Suppose we would like to estimate the mean amount of money spent on books by students in the fall semester. We have the following data from 400 randomly selected students: mean=$205 and s=$40. Assume that the amount spent on books by students is normally distributed. Compute a 99% confidence level for the population mean.

Find table in the back of your statistics text labeled something like "areas under normal distribution" to find the proportion/probability (.005) and its Z score.

99% = mean ± 2.575 SEm

SEm = SD/√n

To compute the 99% confidence interval for the population mean, we can use the formula:

Confidence Interval = sample mean ± (critical value) × (standard deviation / √sample size)

First, let's determine the critical value for a 99% confidence level. Since our sample size is large (400), we can use a Z-table.

The critical value corresponding to a 99% confidence level is found by subtracting the desired confidence level from 1 and dividing that result by 2. In this case:

(1 - 0.99) / 2 = 0.005

Locating 0.005 in the Z-table, we find a corresponding Z-score of approximately 2.58.

Next, we substitute the given values into the formula to calculate the confidence interval:

Confidence Interval = $205 ± (2.58) × ($40 / √400)

Calculating the values:

Confidence Interval = $205 ± (2.58) × ($40 / 20)

Confidence Interval = $205 ± (2.58) × $2

Finally, we compute the lower and upper bounds of the confidence interval:

Lower bound = $205 - (2.58) × $2

Lower bound = $205 - $5.16

Lower bound ≈ $199.84

Upper bound = $205 + (2.58) × $2

Upper bound = $205 + $5.16

Upper bound ≈ $210.16

Therefore, the 99% confidence interval for the population mean amount of money spent on books by students in the fall semester is approximately $199.84 to $210.16.

To compute a 99% confidence level for the population mean, we can use the formula for confidence intervals:

Confidence Interval = mean ± (critical value) * (standard deviation / √n)

In this case, we have the following information:

Sample mean (x̄) = $205
Sample standard deviation (s) = $40
Sample size (n) = 400
Confidence level (1 - α) = 99%

First, we need to find the critical value corresponding to a 99% confidence level. The critical value is obtained from the z-table or a statistical software. For a 99% confidence level, the critical value is approximately 2.576.

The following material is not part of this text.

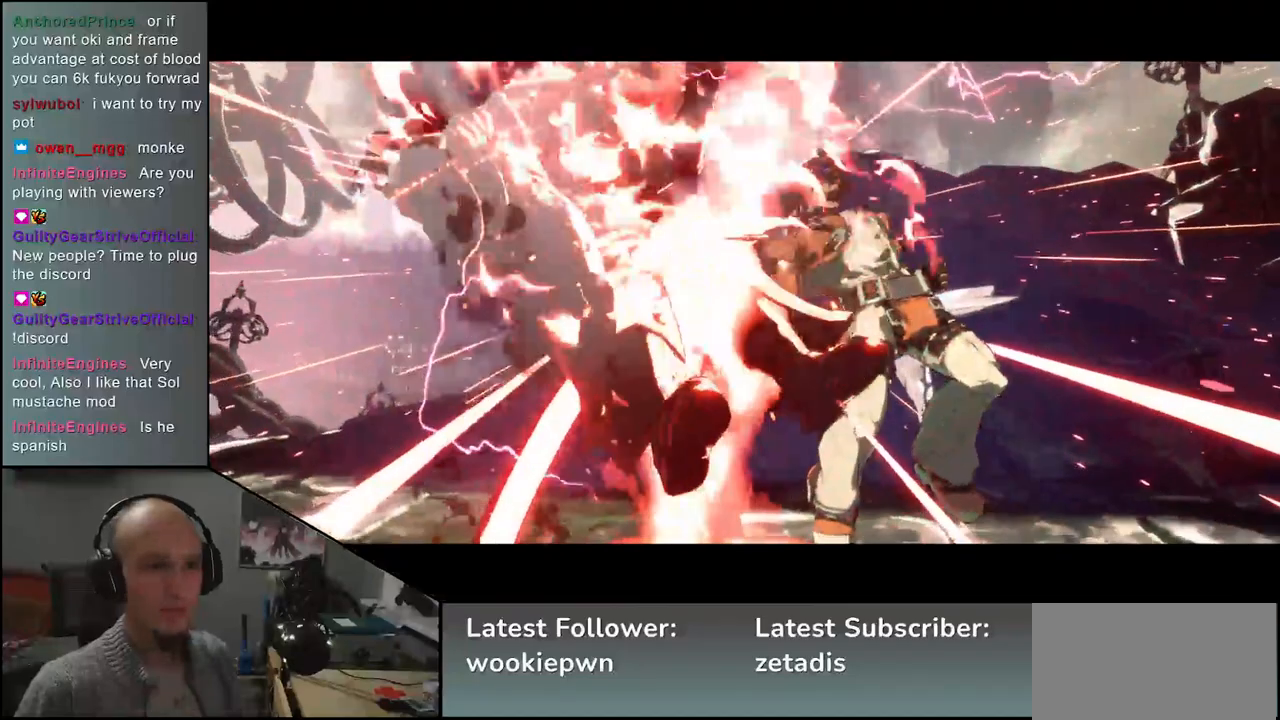
{"buttons": [], "left_stick": "center", "events": []}
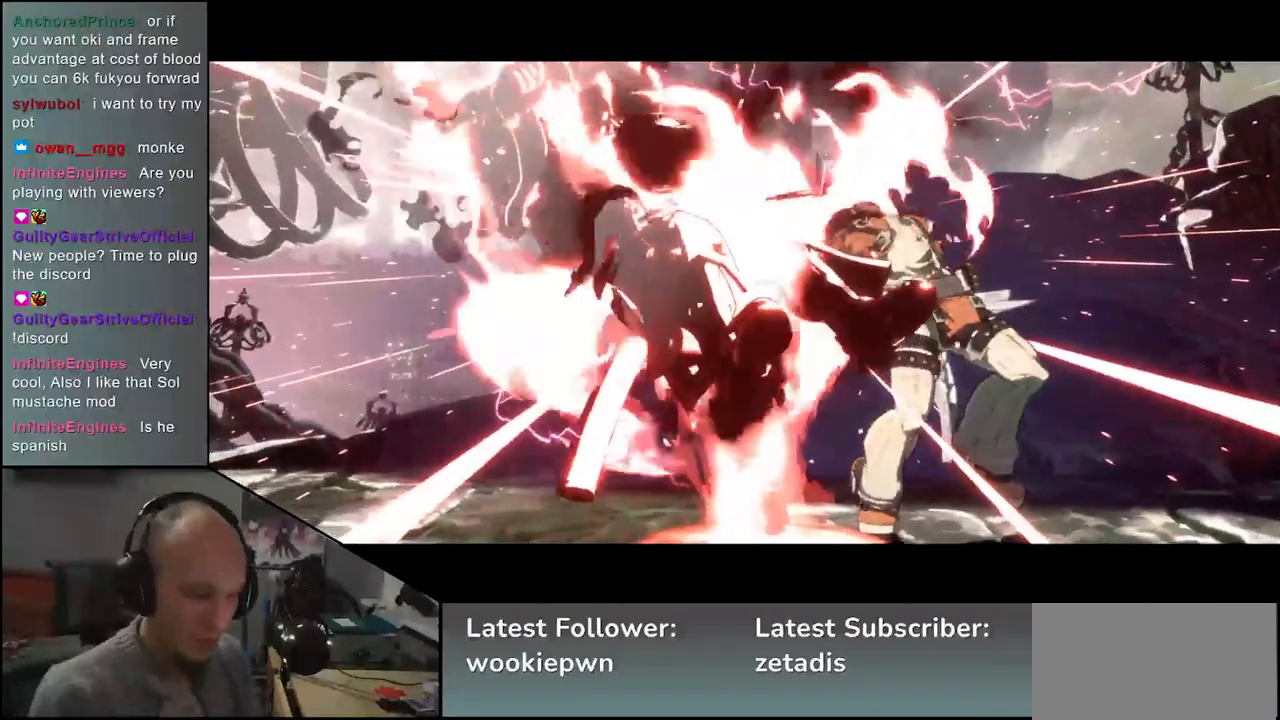
{"buttons": [], "left_stick": "center", "events": []}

Next, let's substitute the values into the formula:

Confidence Interval = $205 ± (2.576) * ($40 / √400)

To compute the margin of error, we divide the standard deviation by the square root of the sample size (√400) to account for the sample variation. In this case, √400 equals 20.

Confidence Interval = $205 ± (2.576) * ($40 / 20)

Simplifying further:

Confidence Interval = $205 ± (2.576) * $2

The margin of error is (2.576) * $2 = $5.152

Now, we can calculate the confidence interval:

Lower Limit = $205 - $5.152 = $199.848
Upper Limit = $205 + $5.152 = $210.152

Therefore, the 99% confidence interval for the population mean amount of money spent on books by students in the fall semester is approximately $199.85 to $210.15.